*Goal of the exercise*.
Omit all pictures and give the records below again exactly as written.

*Material for this exercise*.
++++++++++

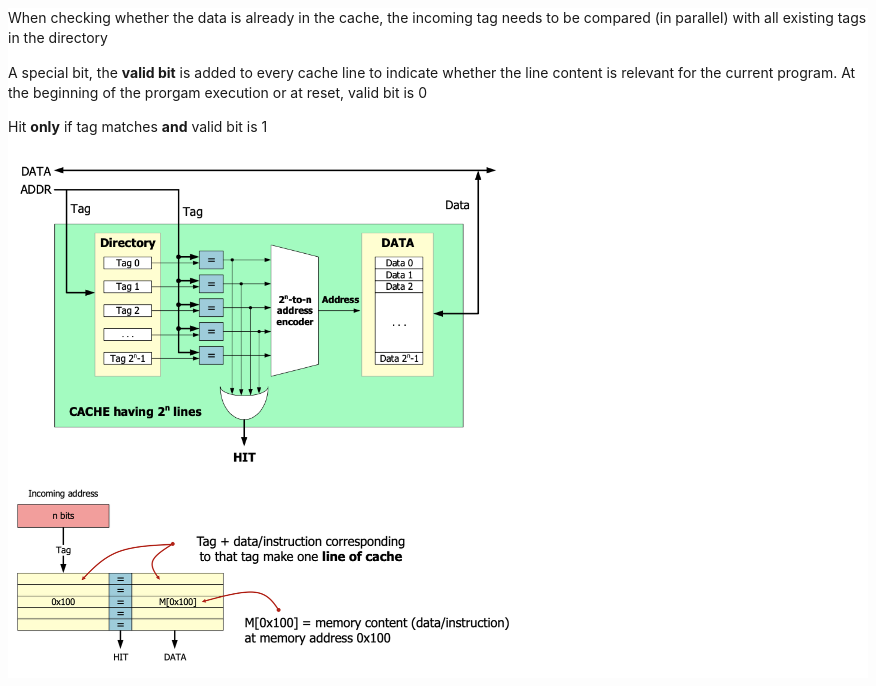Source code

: When checking whether the data is already in the cache, the incoming tag needs to be compared (in parallel) with all existing tags in the directory

A special bit, the **valid bit** is added to every cache line to indicate whether the line content is relevant for the current program. At the beginning of the prorgam execution or at reset, valid bit is 0

Hit **only** if tag matches **and** valid bit is 1

<img src="images/memory-cache/cache-fully-associative.png" style="zoom: 60%;" />

<img src="images/memory-cache/cache-fully-associative-compact.png" style="zoom: 50%;" />
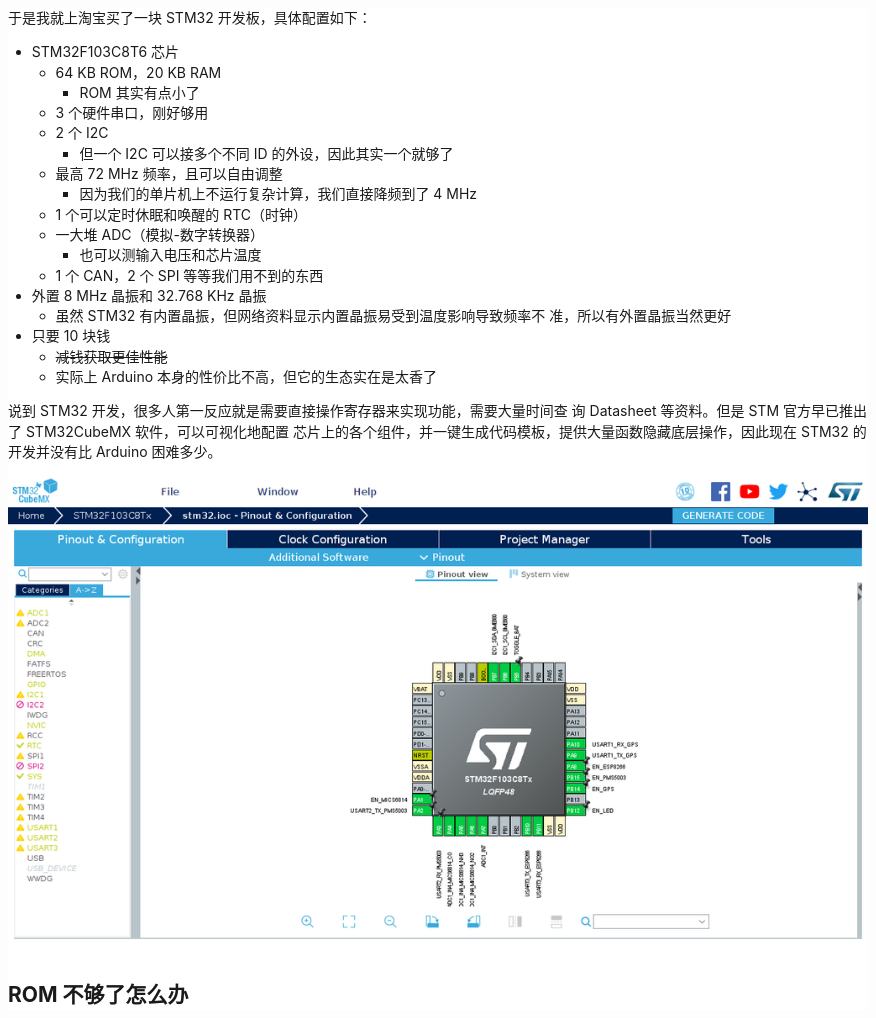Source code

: 于是我就上淘宝买了一块 STM32 开发板，具体配置如下：

-   STM32F103C8T6 芯片
    -   64 KB ROM，20 KB RAM
        -   ROM 其实有点小了
    -   3 个硬件串口，刚好够用
    -   2 个 I2C
        -   但一个 I2C 可以接多个不同 ID 的外设，因此其实一个就够了
    -   最高 72 MHz 频率，且可以自由调整
        -   因为我们的单片机上不运行复杂计算，我们直接降频到了 4 MHz
    -   1 个可以定时休眠和唤醒的 RTC（时钟）
    -   一大堆 ADC（模拟-数字转换器）
        -   也可以测输入电压和芯片温度
    -   1 个 CAN，2 个 SPI 等等我们用不到的东西
-   外置 8 MHz 晶振和 32.768 KHz 晶振
    -   虽然 STM32 有内置晶振，但网络资料显示内置晶振易受到温度影响导致频率不
        准，所以有外置晶振当然更好
-   只要 10 块钱
    -   ~~减钱获取更佳性能~~
    -   实际上 Arduino 本身的性价比不高，但它的生态实在是太香了

说到 STM32 开发，很多人第一反应就是需要直接操作寄存器来实现功能，需要大量时间查
询 Datasheet 等资料。但是 STM 官方早已推出了 STM32CubeMX 软件，可以可视化地配置
芯片上的各个组件，并一键生成代码模板，提供大量函数隐藏底层操作，因此现在 STM32
的开发并没有比 Arduino 困难多少。

![STM32CubeMX 界面](../../../../usr/uploads/202006/stm32cubemx.png)

## ROM 不够了怎么办
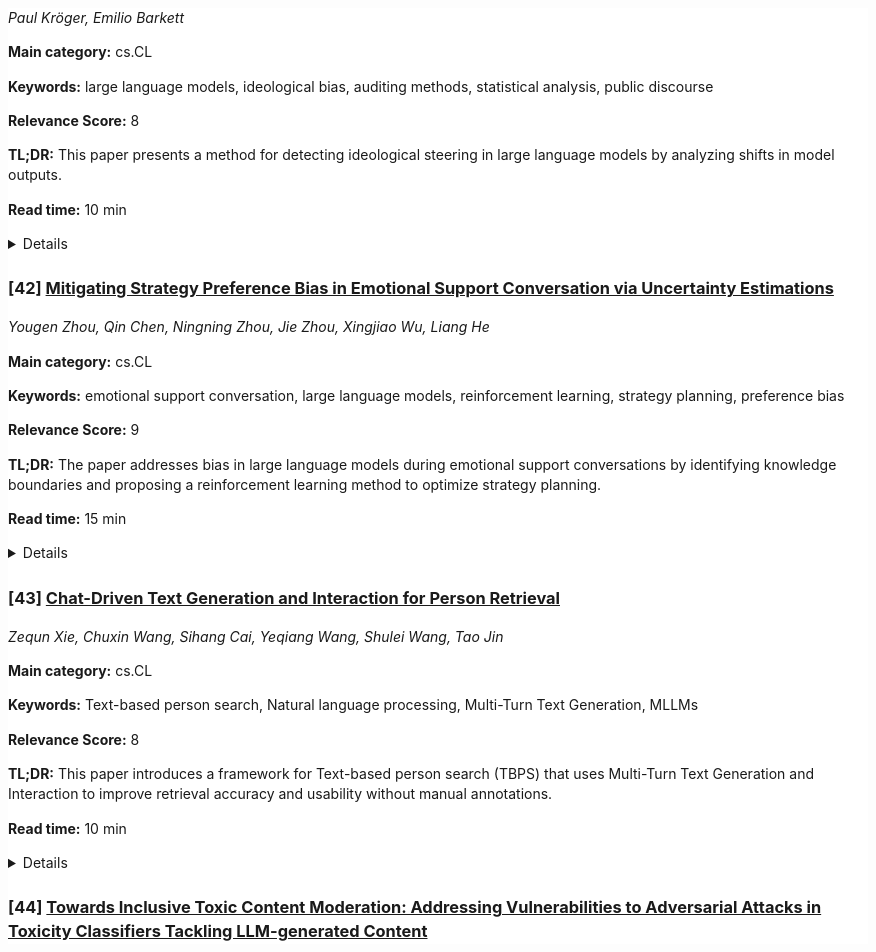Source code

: *Paul Kröger, Emilio Barkett*

**Main category:** cs.CL

**Keywords:** large language models, ideological bias, auditing methods, statistical analysis, public discourse

**Relevance Score:** 8

**TL;DR:** This paper presents a method for detecting ideological steering in large language models by analyzing shifts in model outputs.

**Read time:** 10 min

<details><summary>Details</summary></details>


### [42] [Mitigating Strategy Preference Bias in Emotional Support Conversation via Uncertainty Estimations](https://arxiv.org/abs/2509.12661)

*Yougen Zhou, Qin Chen, Ningning Zhou, Jie Zhou, Xingjiao Wu, Liang He*

**Main category:** cs.CL

**Keywords:** emotional support conversation, large language models, reinforcement learning, strategy planning, preference bias

**Relevance Score:** 9

**TL;DR:** The paper addresses bias in large language models during emotional support conversations by identifying knowledge boundaries and proposing a reinforcement learning method to optimize strategy planning.

**Read time:** 15 min

<details><summary>Details</summary></details>


### [43] [Chat-Driven Text Generation and Interaction for Person Retrieval](https://arxiv.org/abs/2509.12662)

*Zequn Xie, Chuxin Wang, Sihang Cai, Yeqiang Wang, Shulei Wang, Tao Jin*

**Main category:** cs.CL

**Keywords:** Text-based person search, Natural language processing, Multi-Turn Text Generation, MLLMs

**Relevance Score:** 8

**TL;DR:** This paper introduces a framework for Text-based person search (TBPS) that uses Multi-Turn Text Generation and Interaction to improve retrieval accuracy and usability without manual annotations.

**Read time:** 10 min

<details><summary>Details</summary></details>


### [44] [Towards Inclusive Toxic Content Moderation: Addressing Vulnerabilities to Adversarial Attacks in Toxicity Classifiers Tackling LLM-generated Content](https://arxiv.org/abs/2509.12672)

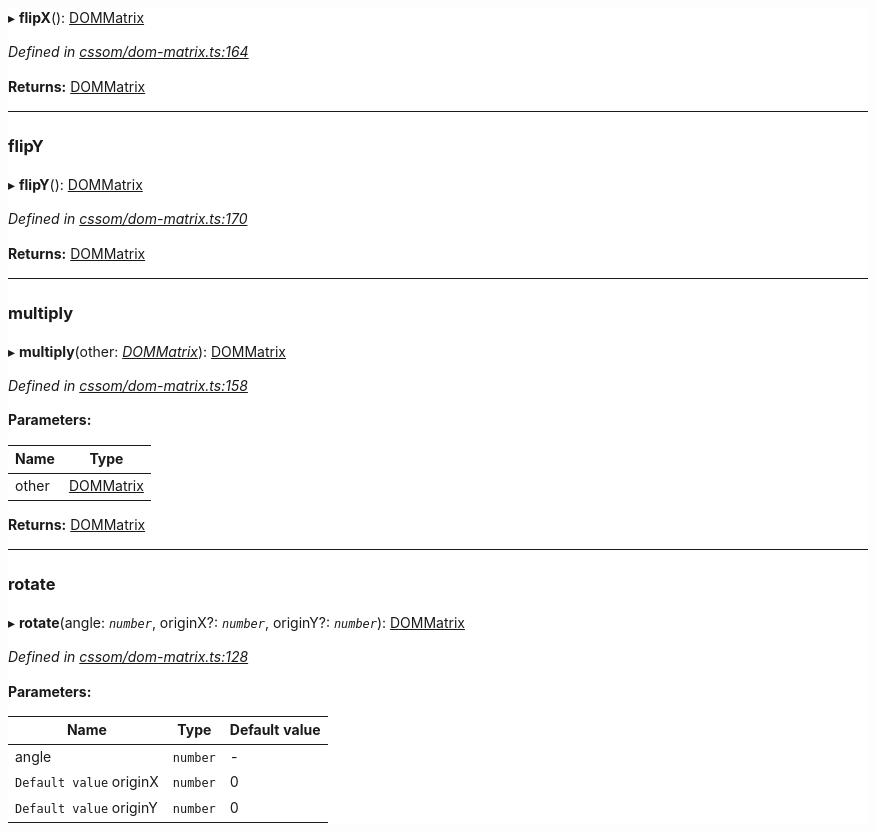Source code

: ▸ **flipX**(): [DOMMatrix](_cssom_dom_matrix_.dommatrix.md)

*Defined in [cssom/dom-matrix.ts:164](https://github.com/umbopepato/visua/blob/221e6a0/src/cssom/dom-matrix.ts#L164)*

**Returns:** [DOMMatrix](_cssom_dom_matrix_.dommatrix.md)

___
<a id="flipy"></a>

###  flipY

▸ **flipY**(): [DOMMatrix](_cssom_dom_matrix_.dommatrix.md)

*Defined in [cssom/dom-matrix.ts:170](https://github.com/umbopepato/visua/blob/221e6a0/src/cssom/dom-matrix.ts#L170)*

**Returns:** [DOMMatrix](_cssom_dom_matrix_.dommatrix.md)

___
<a id="multiply"></a>

###  multiply

▸ **multiply**(other: *[DOMMatrix](_cssom_dom_matrix_.dommatrix.md)*): [DOMMatrix](_cssom_dom_matrix_.dommatrix.md)

*Defined in [cssom/dom-matrix.ts:158](https://github.com/umbopepato/visua/blob/221e6a0/src/cssom/dom-matrix.ts#L158)*

**Parameters:**

| Name | Type |
| ------ | ------ |
| other | [DOMMatrix](_cssom_dom_matrix_.dommatrix.md) |

**Returns:** [DOMMatrix](_cssom_dom_matrix_.dommatrix.md)

___
<a id="rotate"></a>

###  rotate

▸ **rotate**(angle: *`number`*, originX?: *`number`*, originY?: *`number`*): [DOMMatrix](_cssom_dom_matrix_.dommatrix.md)

*Defined in [cssom/dom-matrix.ts:128](https://github.com/umbopepato/visua/blob/221e6a0/src/cssom/dom-matrix.ts#L128)*

**Parameters:**

| Name | Type | Default value |
| ------ | ------ | ------ |
| angle | `number` | - |
| `Default value` originX | `number` | 0 |
| `Default value` originY | `number` | 0 |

++++++++++

*Answer area*.
Source code

: When checking whether the data is already in the cache, the incoming tag needs to be compared (in parallel) with all existing tags in the directory

A special bit, the **valid bit** is added to every cache line to indicate whether the line content is relevant for the current program. At the beginning of the prorgam execution or at reset, valid bit is 0

Hit **only** if tag matches **and** valid bit is 1

<img src="images/memory-cache/cache-fully-associative.png" style="zoom: 60%;" />

<img src="images/memory-cache/cache-fully-associative-compact.png" style="zoom: 50%;" />
Source code

: 于是我就上淘宝买了一块 STM32 开发板，具体配置如下：

-   STM32F103C8T6 芯片
    -   64 KB ROM，20 KB RAM
        -   ROM 其实有点小了
    -   3 个硬件串口，刚好够用
    -   2 个 I2C
        -   但一个 I2C 可以接多个不同 ID 的外设，因此其实一个就够了
    -   最高 72 MHz 频率，且可以自由调整
        -   因为我们的单片机上不运行复杂计算，我们直接降频到了 4 MHz
    -   1 个可以定时休眠和唤醒的 RTC（时钟）
    -   一大堆 ADC（模拟-数字转换器）
        -   也可以测输入电压和芯片温度
    -   1 个 CAN，2 个 SPI 等等我们用不到的东西
-   外置 8 MHz 晶振和 32.768 KHz 晶振
    -   虽然 STM32 有内置晶振，但网络资料显示内置晶振易受到温度影响导致频率不
        准，所以有外置晶振当然更好
-   只要 10 块钱
    -   ~~减钱获取更佳性能~~
    -   实际上 Arduino 本身的性价比不高，但它的生态实在是太香了

说到 STM32 开发，很多人第一反应就是需要直接操作寄存器来实现功能，需要大量时间查
询 Datasheet 等资料。但是 STM 官方早已推出了 STM32CubeMX 软件，可以可视化地配置
芯片上的各个组件，并一键生成代码模板，提供大量函数隐藏底层操作，因此现在 STM32
的开发并没有比 Arduino 困难多少。

![STM32CubeMX 界面](../../../../usr/uploads/202006/stm32cubemx.png)

## ROM 不够了怎么办
Source code

: *Paul Kröger, Emilio Barkett*

**Main category:** cs.CL

**Keywords:** large language models, ideological bias, auditing methods, statistical analysis, public discourse

**Relevance Score:** 8

**TL;DR:** This paper presents a method for detecting ideological steering in large language models by analyzing shifts in model outputs.

**Read time:** 10 min

<details><summary>Details</summary></details>


### [42] [Mitigating Strategy Preference Bias in Emotional Support Conversation via Uncertainty Estimations](https://arxiv.org/abs/2509.12661)

*Yougen Zhou, Qin Chen, Ningning Zhou, Jie Zhou, Xingjiao Wu, Liang He*

**Main category:** cs.CL

**Keywords:** emotional support conversation, large language models, reinforcement learning, strategy planning, preference bias

**Relevance Score:** 9

**TL;DR:** The paper addresses bias in large language models during emotional support conversations by identifying knowledge boundaries and proposing a reinforcement learning method to optimize strategy planning.

**Read time:** 15 min

<details><summary>Details</summary></details>


### [43] [Chat-Driven Text Generation and Interaction for Person Retrieval](https://arxiv.org/abs/2509.12662)

*Zequn Xie, Chuxin Wang, Sihang Cai, Yeqiang Wang, Shulei Wang, Tao Jin*

**Main category:** cs.CL

**Keywords:** Text-based person search, Natural language processing, Multi-Turn Text Generation, MLLMs

**Relevance Score:** 8

**TL;DR:** This paper introduces a framework for Text-based person search (TBPS) that uses Multi-Turn Text Generation and Interaction to improve retrieval accuracy and usability without manual annotations.

**Read time:** 10 min

<details><summary>Details</summary></details>


### [44] [Towards Inclusive Toxic Content Moderation: Addressing Vulnerabilities to Adversarial Attacks in Toxicity Classifiers Tackling LLM-generated Content](https://arxiv.org/abs/2509.12672)

Source code

: ▸ **flipX**(): [DOMMatrix](_cssom_dom_matrix_.dommatrix.md)

*Defined in [cssom/dom-matrix.ts:164](https://github.com/umbopepato/visua/blob/221e6a0/src/cssom/dom-matrix.ts#L164)*

**Returns:** [DOMMatrix](_cssom_dom_matrix_.dommatrix.md)

___
<a id="flipy"></a>

###  flipY

▸ **flipY**(): [DOMMatrix](_cssom_dom_matrix_.dommatrix.md)

*Defined in [cssom/dom-matrix.ts:170](https://github.com/umbopepato/visua/blob/221e6a0/src/cssom/dom-matrix.ts#L170)*

**Returns:** [DOMMatrix](_cssom_dom_matrix_.dommatrix.md)

___
<a id="multiply"></a>

###  multiply

▸ **multiply**(other: *[DOMMatrix](_cssom_dom_matrix_.dommatrix.md)*): [DOMMatrix](_cssom_dom_matrix_.dommatrix.md)

*Defined in [cssom/dom-matrix.ts:158](https://github.com/umbopepato/visua/blob/221e6a0/src/cssom/dom-matrix.ts#L158)*

**Parameters:**

| Name | Type |
| ------ | ------ |
| other | [DOMMatrix](_cssom_dom_matrix_.dommatrix.md) |

**Returns:** [DOMMatrix](_cssom_dom_matrix_.dommatrix.md)

___
<a id="rotate"></a>

###  rotate

▸ **rotate**(angle: *`number`*, originX?: *`number`*, originY?: *`number`*): [DOMMatrix](_cssom_dom_matrix_.dommatrix.md)

*Defined in [cssom/dom-matrix.ts:128](https://github.com/umbopepato/visua/blob/221e6a0/src/cssom/dom-matrix.ts#L128)*

**Parameters:**

| Name | Type | Default value |
| ------ | ------ | ------ |
| angle | `number` | - |
| `Default value` originX | `number` | 0 |
| `Default value` originY | `number` | 0 |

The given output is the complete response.